Enfin, le bois constitue un élément nécessaire autant qu’indispensable à la vie du logis. D’une part, la coupe par rotation fournit le bois de chauffage que réclament les puissantes cheminées des chambres et les fourneaux de la cuisine. D’autre part, les fruits secs que donnent châtaigniers, noyers et noisetiers, sont réservés pour la consommation hivernale. Chênes et ormes, sélectionnés et renouvelés, entrent dans la construction et l’entretien des bâtiments, devenant poutres, planches, linteaux, portes et manches à outils. Bien que traversé de nombreuses allées, il attire la faune et lui offre un abri, formant un terrain propice pour la chasse. La charmille, qui le borde, agrémente la promenade du seigneur et de sa famille. Toutes ses terres doivent être dimensionnées à la taille du logis, ou inversement. Ces règles sont écrites et rendent le travail soutenable autant que la rentabilité certaine si l’on s’en tient aux bonnes proportions. C’est une véritable entreprise qui doit être suivie comptablement.

Des riches heures de l’apogée aux revers du XIXe siècle

Le modèle que constitue le logis évolue, dans le fond, assez peu pendant près de trois siècles. Ayant traversé les guerres de religion, la peste et les crises, il sera repris jusqu’à la veille de la Révolution. Mais c’est bien au XVIIe siècle qu’il atteint son apogée ; et ce, parce qu’il arrive à maturité.

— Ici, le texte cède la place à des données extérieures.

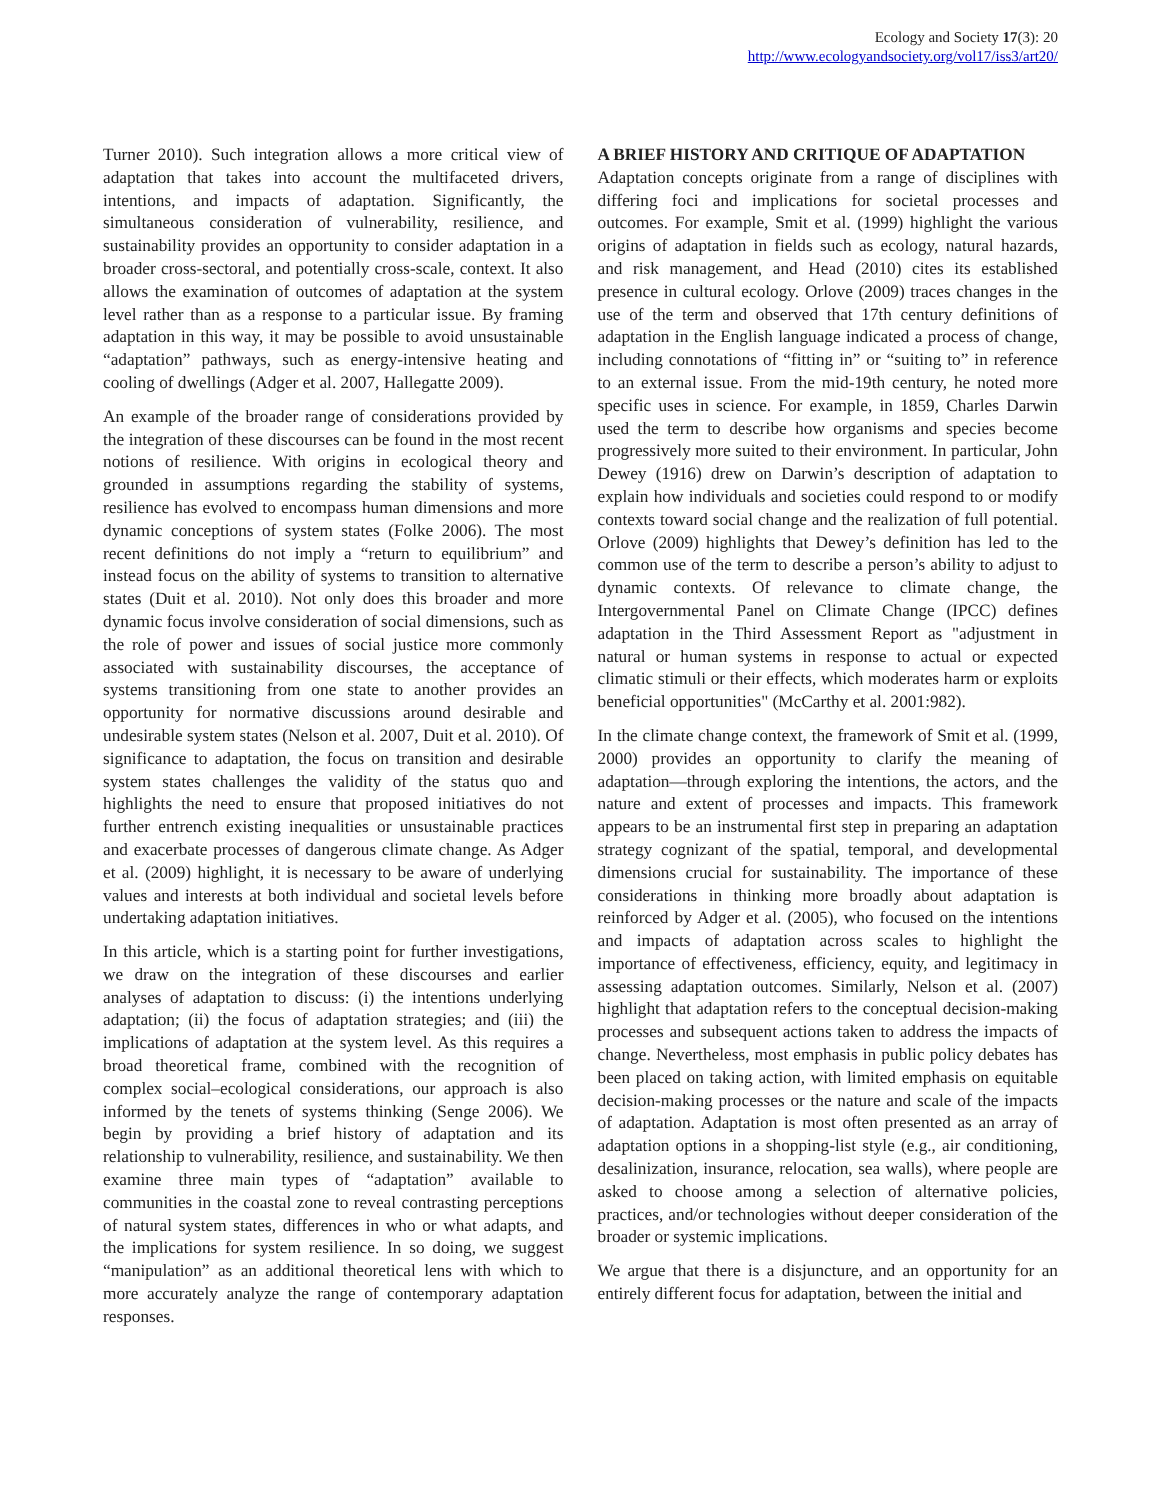Ecology and Society 17(3): 20
http://www.ecologyandsociety.org/vol17/iss3/art20/
Turner 2010). Such integration allows a more critical view of adaptation that takes into account the multifaceted drivers, intentions, and impacts of adaptation. Significantly, the simultaneous consideration of vulnerability, resilience, and sustainability provides an opportunity to consider adaptation in a broader cross-sectoral, and potentially cross-scale, context. It also allows the examination of outcomes of adaptation at the system level rather than as a response to a particular issue. By framing adaptation in this way, it may be possible to avoid unsustainable “adaptation” pathways, such as energy-intensive heating and cooling of dwellings (Adger et al. 2007, Hallegatte 2009).
An example of the broader range of considerations provided by the integration of these discourses can be found in the most recent notions of resilience. With origins in ecological theory and grounded in assumptions regarding the stability of systems, resilience has evolved to encompass human dimensions and more dynamic conceptions of system states (Folke 2006). The most recent definitions do not imply a “return to equilibrium” and instead focus on the ability of systems to transition to alternative states (Duit et al. 2010). Not only does this broader and more dynamic focus involve consideration of social dimensions, such as the role of power and issues of social justice more commonly associated with sustainability discourses, the acceptance of systems transitioning from one state to another provides an opportunity for normative discussions around desirable and undesirable system states (Nelson et al. 2007, Duit et al. 2010). Of significance to adaptation, the focus on transition and desirable system states challenges the validity of the status quo and highlights the need to ensure that proposed initiatives do not further entrench existing inequalities or unsustainable practices and exacerbate processes of dangerous climate change. As Adger et al. (2009) highlight, it is necessary to be aware of underlying values and interests at both individual and societal levels before undertaking adaptation initiatives.
In this article, which is a starting point for further investigations, we draw on the integration of these discourses and earlier analyses of adaptation to discuss: (i) the intentions underlying adaptation; (ii) the focus of adaptation strategies; and (iii) the implications of adaptation at the system level. As this requires a broad theoretical frame, combined with the recognition of complex social–ecological considerations, our approach is also informed by the tenets of systems thinking (Senge 2006). We begin by providing a brief history of adaptation and its relationship to vulnerability, resilience, and sustainability. We then examine three main types of “adaptation” available to communities in the coastal zone to reveal contrasting perceptions of natural system states, differences in who or what adapts, and the implications for system resilience. In so doing, we suggest “manipulation” as an additional theoretical lens with which to more accurately analyze the range of contemporary adaptation responses.
A BRIEF HISTORY AND CRITIQUE OF ADAPTATION
Adaptation concepts originate from a range of disciplines with differing foci and implications for societal processes and outcomes. For example, Smit et al. (1999) highlight the various origins of adaptation in fields such as ecology, natural hazards, and risk management, and Head (2010) cites its established presence in cultural ecology. Orlove (2009) traces changes in the use of the term and observed that 17th century definitions of adaptation in the English language indicated a process of change, including connotations of “fitting in” or “suiting to” in reference to an external issue. From the mid-19th century, he noted more specific uses in science. For example, in 1859, Charles Darwin used the term to describe how organisms and species become progressively more suited to their environment. In particular, John Dewey (1916) drew on Darwin’s description of adaptation to explain how individuals and societies could respond to or modify contexts toward social change and the realization of full potential. Orlove (2009) highlights that Dewey’s definition has led to the common use of the term to describe a person’s ability to adjust to dynamic contexts. Of relevance to climate change, the Intergovernmental Panel on Climate Change (IPCC) defines adaptation in the Third Assessment Report as "adjustment in natural or human systems in response to actual or expected climatic stimuli or their effects, which moderates harm or exploits beneficial opportunities" (McCarthy et al. 2001:982).
In the climate change context, the framework of Smit et al. (1999, 2000) provides an opportunity to clarify the meaning of adaptation—through exploring the intentions, the actors, and the nature and extent of processes and impacts. This framework appears to be an instrumental first step in preparing an adaptation strategy cognizant of the spatial, temporal, and developmental dimensions crucial for sustainability. The importance of these considerations in thinking more broadly about adaptation is reinforced by Adger et al. (2005), who focused on the intentions and impacts of adaptation across scales to highlight the importance of effectiveness, efficiency, equity, and legitimacy in assessing adaptation outcomes. Similarly, Nelson et al. (2007) highlight that adaptation refers to the conceptual decision-making processes and subsequent actions taken to address the impacts of change. Nevertheless, most emphasis in public policy debates has been placed on taking action, with limited emphasis on equitable decision-making processes or the nature and scale of the impacts of adaptation. Adaptation is most often presented as an array of adaptation options in a shopping-list style (e.g., air conditioning, desalinization, insurance, relocation, sea walls), where people are asked to choose among a selection of alternative policies, practices, and/or technologies without deeper consideration of the broader or systemic implications.
We argue that there is a disjuncture, and an opportunity for an entirely different focus for adaptation, between the initial and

Sous le règne de Louis XIII et au début de celui Louis XIV, les éléments défensifs antérieurs sont effacés. Ils disparaissent même totalement dans les constructions neuves. Ainsi, les fossés sont comblés, les pont-levis font place à de simples portes, et de larges fenêtres remplacent les étroites ouvertures héritées de l'ère médiévale. La partie occupée par le seigneur et sa famille gagne en noblesse. La porte d’entrée est surmontée d’un fronton triangulaire et la décoration intérieure, autrefois rustique, est enrichie de cheminées d’apparat et de peintures figuratives. De grandes tapisseries parent les murs, dont certains sont habillés de boiseries. Les grandes ouvertures aux meneaux de bois font entrer la lumière et le jardin dans la vie intérieure de l’habitation.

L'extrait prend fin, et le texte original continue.